TRIFT-V (ULVAC-PHI) was used for TOF-SIMS. The specimens were cut into 1 cm square, fixed onto a sample table, irradiated with Bi₃²⁺ as primary ion (primary ion acceleration voltage: 30 kV), and the coating thickness was measured over a measurement area of 30 μm square and 500 μm square. A neutralizing gun for charge correction was used for the measurement.

Phenom prox (Thermo Fisher scientific) was used for SEM. The specimen was cut to show cross section, the cut specimen was fixed onto a sample table, and Au—Pd sputtering processing was performed. The sample table was set in the imaging section and the fiber cross section was observed at a magnification of 6800 times (acceleration voltage 10 kV, vacuum mode).

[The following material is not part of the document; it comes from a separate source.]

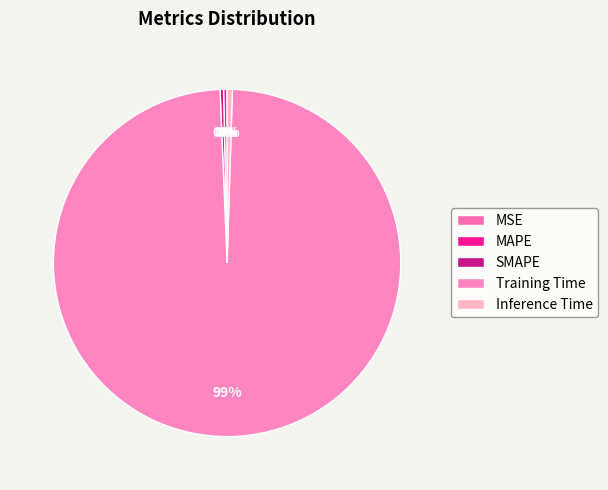

To the nearest percent, what is the average slice percentage?

20%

MSP-1S (Vacuum Device Inc.) was used for sputtering device.

The results are shown in Tables 4. In addition, an image, obtained by TOF-SIMS, mapping C₄H₈N⁺ (m/z70) derived from soy protein (SEH) amino acids is shown in FIG. 16, and an image obtained by SEM (image magnification of 6800 times) is shown in FIG. 17.

	TABLE 4
	Coating thickness (nm)
	SEM	SEM
	Coating		(Average	(Max.
		Product name/	Content	TOF-	coating	coating
	Material	Manufacturer	(wt %)	SIMS	thickness)	thickness)
Example 1	isolated soy	New Fujipro	0.10%	1 or more	162	577
	protein A	SEH/FUJI OIL
Example 2	isolated soy	New Fujipro	1.00%	—	282	1635
	protein A	SEH/FUJI OIL

Claims

1. An adhesion improver containing edible plant-derived component, that is used in an edible base material for cell culturing.

2. The adhesion improver according to claim 1, wherein the edible plant-derived component is seed-derived.

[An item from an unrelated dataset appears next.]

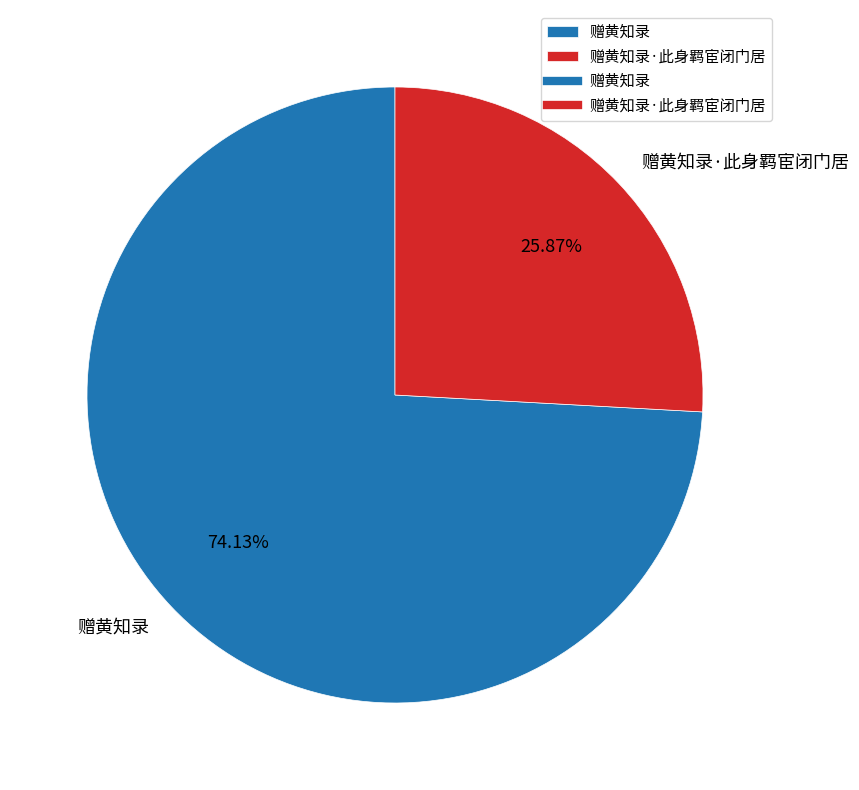

Is 赠黄知录 the majority of the pie?

Yes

3. The adhesion improver according to claim 2, wherein the seed is a Fabaceae plant seed.

4. The adhesion improver according to claim 3, wherein the seed is a soybean.

5. The adhesion improver according to claim 1, wherein the edible plant-derived component is isolated soy protein.

6. The adhesion improver according to claim 1, wherein the edible base material contains alginic acid or alginate, glucomannan, or cellulose derivative.

7. The adhesion improver according to claim 1, wherein the edible base material is a porous material.

8. A cell culturing scaffolding material containing the edible base material for cell culturing and the adhesion improver according to claim 1.

9. The cell culturing scaffolding material according to claim 8, wherein a layer containing said adhesion improver is laminated on a surface of the edible base material.

10. The cell culturing scaffolding material according to claim 9, wherein a thickness of the layer containing said adhesion improver is 1 nm or more.

11. A tissue body in which cells are cultured on the cell culturing scaffolding material according to claim 8.

12. The tissue body according to claim 11, wherein the cell is derived from mammal, fish, or crustacean.

13. The tissue body according to claim 11, wherein the tissue body is for food.